» **How to complete this task**
Please reproduce the passage of the forum discussion about bad seeds from "When someone is" to "fault at all.", word for word.

» **Document excerpt**

____________

There are no bad seeds, only developing ones who have yet to see the light.

:)

Dave

Even spikey cactus, and thorny thistles are beautiful!

  David : ~

Re: Ratings on Individual Material? + BRING BACK BAD SEEDS!

David said Nov 30, 2007, 11:18 PM:

 


Jake said: “4) I don't see negative feedback on users returning anytime soon. It really made no sense to add it in the first place, because it gives no real information about what a person did that spurred another user to give negative feedback; on the other hand, negative feedback (flag for review) on content gives much more specific information, and does eventually effect the reputation of the poster (albeit more slowly).


Positive feedback directly on members is really a way of expressing gratitude or appreciation, and that needs no explanation. But I think negative feedback deserves an explanation from the person giving it - constructive criticism. On content these reasons are usually more evident, but on users…”

Thank you very much, Jake. I really appreciate that. That says it perfectly.



Grey said: “It seems to me we need bad seeds as a way for people to indicate when they're getting bad vibe from something someone has done, if what you're trying to do is model real-world interaction.  The flag-for-review system is great for actual policy violations, but I think that should be considered separately from bad seeds.”

When someone is acting up in some way or behaving negatively, we need to talk to that person, work with that person, as Jake said, offer some constructive criticism. Sending a bad seed off into the darkness will do nothing to help that person evolve. They will see their beacon dimming and think, “People don't like me,” or “These people are jerks.” This will just confuse them, make them more mistrustful of people, lower their self-esteem, make them angry so they act out even more or start sending out bad seeds, and it won't tell them anything about themselves that will help them change their behavior. And sometimes, of course, it will be the bad-seed givers who are really at fault, or there will be something each person needs to work on, or a misunderstanding or simply a clash of world views with nobody really at fault at all.

~David

  Grey : Integral Ideator (I-I)

Re: Ratings on Individual Material? + BRING BACK BAD SEEDS!

____________

» **Data**
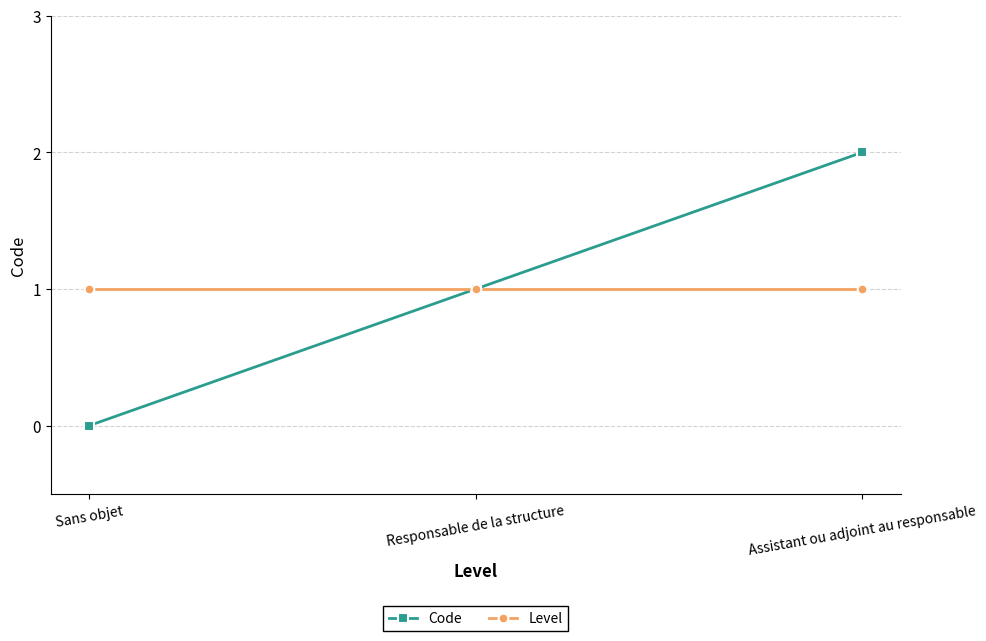

At which category is the sum across all series the highest?

Assistant ou adjoint au responsable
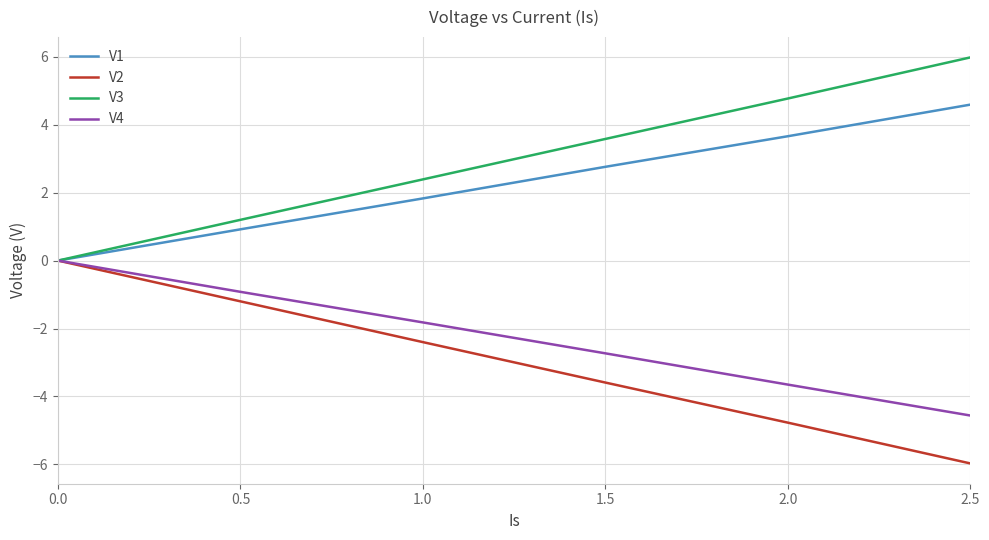

How many lines are shown in the chart?

4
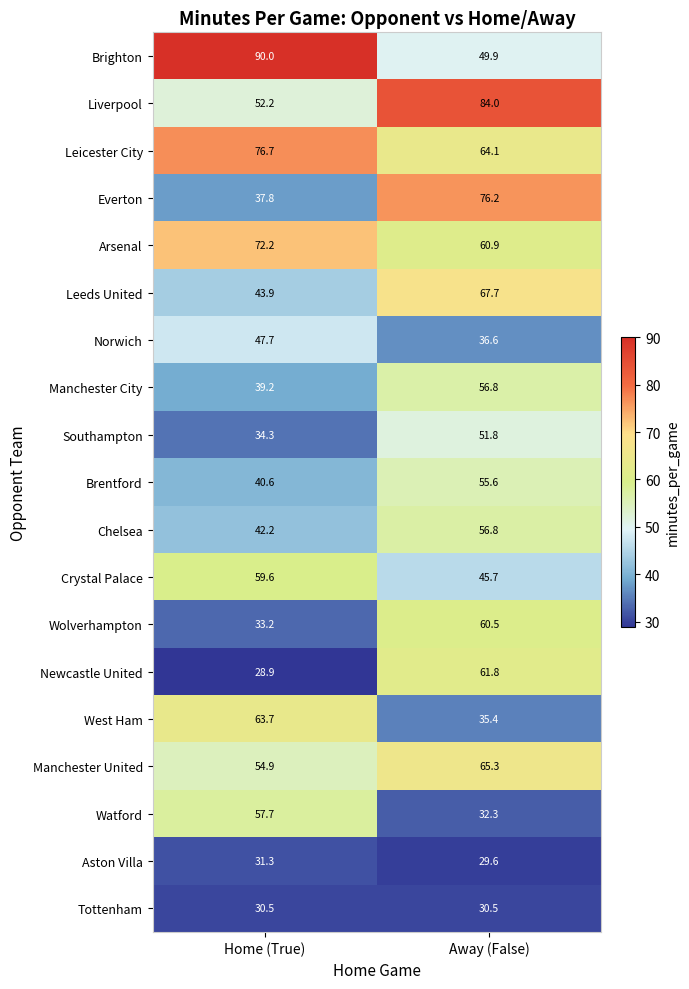

At which label does Everton reach its minimum?

Home (True)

____________

» **Solution for this problem**
When someone is acting up in some way or behaving negatively, we need to talk to that person, work with that person, as Jake said, offer some constructive criticism. Sending a bad seed off into the darkness will do nothing to help that person evolve. They will see their beacon dimming and think, “People don't like me,” or “These people are jerks.” This will just confuse them, make them more mistrustful of people, lower their self-esteem, make them angry so they act out even more or start sending out bad seeds, and it won't tell them anything about themselves that will help them change their behavior. And sometimes, of course, it will be the bad-seed givers who are really at fault, or there will be something each person needs to work on, or a misunderstanding or simply a clash of world views with nobody really at fault at all.